- Erforderliche Schritte -
a – Worauf führt Hermann Albrecht im Auszug über Schiedsrichter unten die zunehmenden Entgleisungen zurück?
b – Gib bitte den Abschnitt des Auszugs über Schiedsrichter unten wörtlich wieder, von „Zwar zeigten beide“ bis „Amateurklassen entsprechend Nachahmer.“, beides eingeschlossen.

━━━━━ Quellenauszug ━━━━━

Zwar zeigten beide Trainer später Reue, doch die nächsten Wutausbrüche sind programmiert. Davon ist jedenfalls Hermann Albrecht, 52, überzeugt. Der frühere Bundesliga-Referee aus Kaufbeuren sagt: Dass es immer mehr Entgleisungen gibt, liegt an der Emotionalisierung des Spiels. „Schiri-Beschimpfung ist heute Teil der Show. Wegen jedem Hennenfurz geht eine Rakete ab. Das ist voll neben der Kappe.“ Statt Vorbild zu sein, lieferten die Profis haufenweise schlechte Beispiele. Und fänden in den Amateurklassen entsprechend Nachahmer.
Jeder Fehler wird gnadenlos bestraft
Nun ist es sicher nicht so, dass jeder anständige Fußballer oder Trainer – und die gibt es nach wie vor – nach dem Sportschau-Gucken zum Pulverfass mutiert. Ebenso wenig liefern Schiedsrichter in jedem Spiel Glanzleistungen ab. Doch während Spielern gewisse Ausfallerscheinungen durchaus zugestanden werden („Hatte einen schlechten Tag“), werden von Referees quasi übermenschliche, weil makellose Leistungen erwartet – von der Bundesliga bis zur untersten Spielklasse. Es gibt nicht wenige Pfeifenmänner im Amateurbereich, vor allem unerfahrene, die an diesen Erwartungen zerbrechen. Ein zögerlicher oder gar verängstigter „Schiri“ fühlt sich wie Freiwild, umgeben von Wölfen. Nicht von ungefähr gibt es den Begriff der „Rudelbildung“, der eine Ansammlung emotional aufgewühlter Spieler beschreibt.

━━━━━ Erfasste Daten ━━━━━

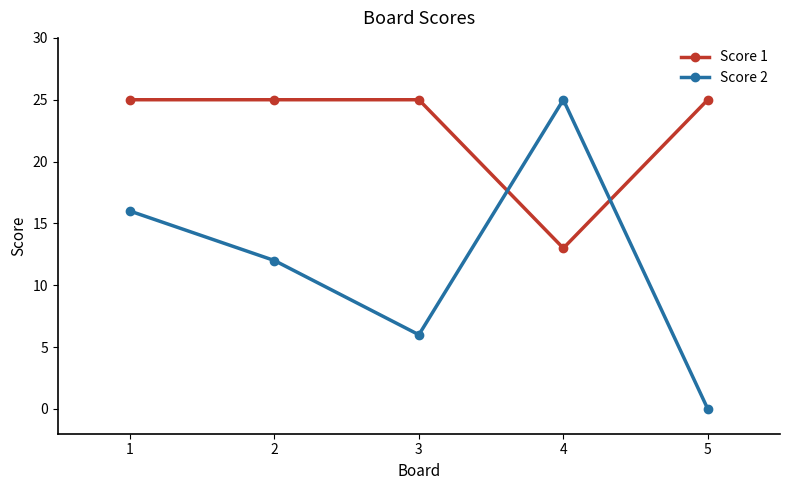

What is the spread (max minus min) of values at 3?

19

━━━━━
━━━━━ Erfasste Daten ━━━━━

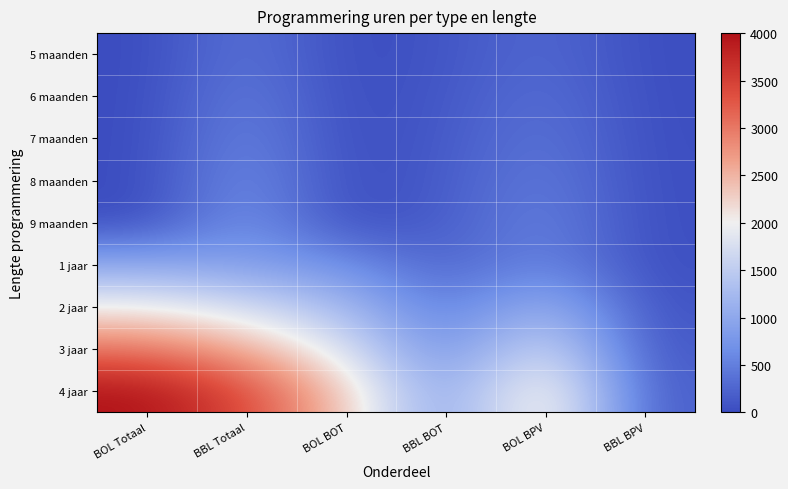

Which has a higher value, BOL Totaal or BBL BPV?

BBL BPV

━━━━━

- Bearbeitete Übung -
a – Auf die Emotionalisierung des Spiels.

b –
Zwar zeigten beide Trainer später Reue, doch die nächsten Wutausbrüche sind programmiert. Davon ist jedenfalls Hermann Albrecht, 52, überzeugt. Der frühere Bundesliga-Referee aus Kaufbeuren sagt: Dass es immer mehr Entgleisungen gibt, liegt an der Emotionalisierung des Spiels. „Schiri-Beschimpfung ist heute Teil der Show. Wegen jedem Hennenfurz geht eine Rakete ab. Das ist voll neben der Kappe.“ Statt Vorbild zu sein, lieferten die Profis haufenweise schlechte Beispiele. Und fänden in den Amateurklassen entsprechend Nachahmer.